_Assignment_. All of the entries need to be copied character for character.

_Exercise materials_.
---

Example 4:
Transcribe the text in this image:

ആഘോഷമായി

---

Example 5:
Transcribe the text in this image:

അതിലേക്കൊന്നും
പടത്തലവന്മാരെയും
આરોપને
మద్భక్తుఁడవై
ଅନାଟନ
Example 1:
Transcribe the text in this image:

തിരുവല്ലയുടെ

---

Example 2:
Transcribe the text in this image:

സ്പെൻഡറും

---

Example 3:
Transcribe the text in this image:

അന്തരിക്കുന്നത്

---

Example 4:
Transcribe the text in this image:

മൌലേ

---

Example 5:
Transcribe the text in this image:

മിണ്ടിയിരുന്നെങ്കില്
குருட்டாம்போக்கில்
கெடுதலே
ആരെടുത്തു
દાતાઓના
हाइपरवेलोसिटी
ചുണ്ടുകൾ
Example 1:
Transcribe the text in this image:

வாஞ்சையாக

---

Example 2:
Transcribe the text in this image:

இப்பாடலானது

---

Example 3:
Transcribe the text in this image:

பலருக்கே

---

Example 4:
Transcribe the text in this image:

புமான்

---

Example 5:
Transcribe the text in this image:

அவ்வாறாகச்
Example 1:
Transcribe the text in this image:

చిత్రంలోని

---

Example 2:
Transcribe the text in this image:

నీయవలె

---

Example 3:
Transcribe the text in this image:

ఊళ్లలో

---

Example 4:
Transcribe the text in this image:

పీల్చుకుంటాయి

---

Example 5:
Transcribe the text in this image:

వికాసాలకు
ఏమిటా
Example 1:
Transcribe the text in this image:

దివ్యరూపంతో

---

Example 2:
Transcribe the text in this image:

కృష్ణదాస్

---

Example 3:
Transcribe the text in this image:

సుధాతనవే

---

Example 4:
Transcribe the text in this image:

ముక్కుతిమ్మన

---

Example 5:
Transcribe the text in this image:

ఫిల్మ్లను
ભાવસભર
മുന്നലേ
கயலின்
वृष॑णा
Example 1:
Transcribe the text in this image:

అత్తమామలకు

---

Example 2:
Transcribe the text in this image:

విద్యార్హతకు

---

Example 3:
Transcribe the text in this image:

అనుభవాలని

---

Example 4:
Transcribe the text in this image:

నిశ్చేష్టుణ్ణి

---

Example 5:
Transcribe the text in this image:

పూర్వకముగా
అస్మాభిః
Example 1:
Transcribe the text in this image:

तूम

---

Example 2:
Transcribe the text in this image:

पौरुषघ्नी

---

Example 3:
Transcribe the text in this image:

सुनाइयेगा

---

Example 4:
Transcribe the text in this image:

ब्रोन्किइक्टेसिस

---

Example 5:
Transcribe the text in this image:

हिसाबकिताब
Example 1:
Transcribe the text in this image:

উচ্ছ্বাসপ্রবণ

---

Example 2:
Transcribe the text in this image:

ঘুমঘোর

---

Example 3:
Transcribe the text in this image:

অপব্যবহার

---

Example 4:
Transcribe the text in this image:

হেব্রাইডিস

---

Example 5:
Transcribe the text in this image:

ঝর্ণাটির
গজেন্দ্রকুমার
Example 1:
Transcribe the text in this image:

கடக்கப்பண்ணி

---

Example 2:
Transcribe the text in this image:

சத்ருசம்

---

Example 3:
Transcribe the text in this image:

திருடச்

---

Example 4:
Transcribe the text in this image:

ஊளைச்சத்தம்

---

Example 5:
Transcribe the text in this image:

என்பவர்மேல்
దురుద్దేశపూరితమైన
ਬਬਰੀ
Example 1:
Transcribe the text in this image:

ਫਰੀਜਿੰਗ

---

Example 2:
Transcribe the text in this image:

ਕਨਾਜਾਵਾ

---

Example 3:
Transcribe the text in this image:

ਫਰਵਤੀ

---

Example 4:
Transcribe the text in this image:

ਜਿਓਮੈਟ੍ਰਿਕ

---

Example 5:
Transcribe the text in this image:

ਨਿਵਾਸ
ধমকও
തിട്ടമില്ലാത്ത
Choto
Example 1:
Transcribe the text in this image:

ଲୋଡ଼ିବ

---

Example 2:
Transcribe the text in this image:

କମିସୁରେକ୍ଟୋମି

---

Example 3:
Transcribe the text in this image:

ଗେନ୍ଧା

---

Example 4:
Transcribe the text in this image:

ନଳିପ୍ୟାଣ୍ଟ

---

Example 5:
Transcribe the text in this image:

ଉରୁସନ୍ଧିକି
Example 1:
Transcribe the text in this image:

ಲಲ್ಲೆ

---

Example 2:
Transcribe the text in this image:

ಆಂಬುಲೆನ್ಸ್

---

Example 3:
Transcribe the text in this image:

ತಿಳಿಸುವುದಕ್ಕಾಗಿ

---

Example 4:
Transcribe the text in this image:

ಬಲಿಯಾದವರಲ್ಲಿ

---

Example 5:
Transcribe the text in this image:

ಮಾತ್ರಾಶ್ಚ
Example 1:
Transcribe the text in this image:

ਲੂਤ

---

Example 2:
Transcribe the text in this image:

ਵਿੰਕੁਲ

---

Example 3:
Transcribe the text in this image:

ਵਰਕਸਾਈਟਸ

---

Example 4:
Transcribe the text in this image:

_Solved problem_.
---

Example 4:
Transcribe the text in this image:

ആഘോഷമായി

---

Example 5:
Transcribe the text in this image:

അതിലേക്കൊന്നും
പടത്തലവന്മാരെയും
આરોપને
మద్భక్తుఁడవై
ଅନାଟନ
Example 1:
Transcribe the text in this image:

തിരുവല്ലയുടെ

---

Example 2:
Transcribe the text in this image:

സ്പെൻഡറും

---

Example 3:
Transcribe the text in this image:

അന്തരിക്കുന്നത്

---

Example 4:
Transcribe the text in this image:

മൌലേ

---

Example 5:
Transcribe the text in this image:

മിണ്ടിയിരുന്നെങ്കില്
குருட்டாம்போக்கில்
கெடுதலே
ആരെടുത്തു
દાતાઓના
हाइपरवेलोसिटी
ചുണ്ടുകൾ
Example 1:
Transcribe the text in this image:

வாஞ்சையாக

---

Example 2:
Transcribe the text in this image:

இப்பாடலானது

---

Example 3:
Transcribe the text in this image:

பலருக்கே

---

Example 4:
Transcribe the text in this image:

புமான்

---

Example 5:
Transcribe the text in this image:

அவ்வாறாகச்
Example 1:
Transcribe the text in this image:

చిత్రంలోని

---

Example 2:
Transcribe the text in this image:

నీయవలె

---

Example 3:
Transcribe the text in this image:

ఊళ్లలో

---

Example 4:
Transcribe the text in this image:

పీల్చుకుంటాయి

---

Example 5:
Transcribe the text in this image:

వికాసాలకు
ఏమిటా
Example 1:
Transcribe the text in this image:

దివ్యరూపంతో

---

Example 2:
Transcribe the text in this image:

కృష్ణదాస్

---

Example 3:
Transcribe the text in this image:

సుధాతనవే

---

Example 4:
Transcribe the text in this image:

ముక్కుతిమ్మన

---

Example 5:
Transcribe the text in this image:

ఫిల్మ్లను
ભાવસભર
മുന്നലേ
கயலின்
वृष॑णा
Example 1:
Transcribe the text in this image:

అత్తమామలకు

---

Example 2:
Transcribe the text in this image:

విద్యార్హతకు

---

Example 3:
Transcribe the text in this image:

అనుభవాలని

---

Example 4:
Transcribe the text in this image:

నిశ్చేష్టుణ్ణి

---

Example 5:
Transcribe the text in this image:

పూర్వకముగా
అస్మాభిః
Example 1:
Transcribe the text in this image:

तूम

---

Example 2:
Transcribe the text in this image:

पौरुषघ्नी

---

Example 3:
Transcribe the text in this image:

सुनाइयेगा

---

Example 4:
Transcribe the text in this image:

ब्रोन्किइक्टेसिस

---

Example 5:
Transcribe the text in this image:

हिसाबकिताब
Example 1:
Transcribe the text in this image:

উচ্ছ্বাসপ্রবণ

---

Example 2:
Transcribe the text in this image:

ঘুমঘোর

---

Example 3:
Transcribe the text in this image:

অপব্যবহার

---

Example 4:
Transcribe the text in this image:

হেব্রাইডিস

---

Example 5:
Transcribe the text in this image:

ঝর্ণাটির
গজেন্দ্রকুমার
Example 1:
Transcribe the text in this image:

கடக்கப்பண்ணி

---

Example 2:
Transcribe the text in this image:

சத்ருசம்

---

Example 3:
Transcribe the text in this image:

திருடச்

---

Example 4:
Transcribe the text in this image:

ஊளைச்சத்தம்

---

Example 5:
Transcribe the text in this image:

என்பவர்மேல்
దురుద్దేశపూరితమైన
ਬਬਰੀ
Example 1:
Transcribe the text in this image:

ਫਰੀਜਿੰਗ

---

Example 2:
Transcribe the text in this image:

ਕਨਾਜਾਵਾ

---

Example 3:
Transcribe the text in this image:

ਫਰਵਤੀ

---

Example 4:
Transcribe the text in this image:

ਜਿਓਮੈਟ੍ਰਿਕ

---

Example 5:
Transcribe the text in this image:

ਨਿਵਾਸ
ধমকও
തിട്ടമില്ലാത്ത
Choto
Example 1:
Transcribe the text in this image:

ଲୋଡ଼ିବ

---

Example 2:
Transcribe the text in this image:

କମିସୁରେକ୍ଟୋମି

---

Example 3:
Transcribe the text in this image:

ଗେନ୍ଧା

---

Example 4:
Transcribe the text in this image:

ନଳିପ୍ୟାଣ୍ଟ

---

Example 5:
Transcribe the text in this image:

ଉରୁସନ୍ଧିକି
Example 1:
Transcribe the text in this image:

ಲಲ್ಲೆ

---

Example 2:
Transcribe the text in this image:

ಆಂಬುಲೆನ್ಸ್

---

Example 3:
Transcribe the text in this image:

ತಿಳಿಸುವುದಕ್ಕಾಗಿ

---

Example 4:
Transcribe the text in this image:

ಬಲಿಯಾದವರಲ್ಲಿ

---

Example 5:
Transcribe the text in this image:

ಮಾತ್ರಾಶ್ಚ
Example 1:
Transcribe the text in this image:

ਲੂਤ

---

Example 2:
Transcribe the text in this image:

ਵਿੰਕੁਲ

---

Example 3:
Transcribe the text in this image:

ਵਰਕਸਾਈਟਸ

---

Example 4:
Transcribe the text in this image:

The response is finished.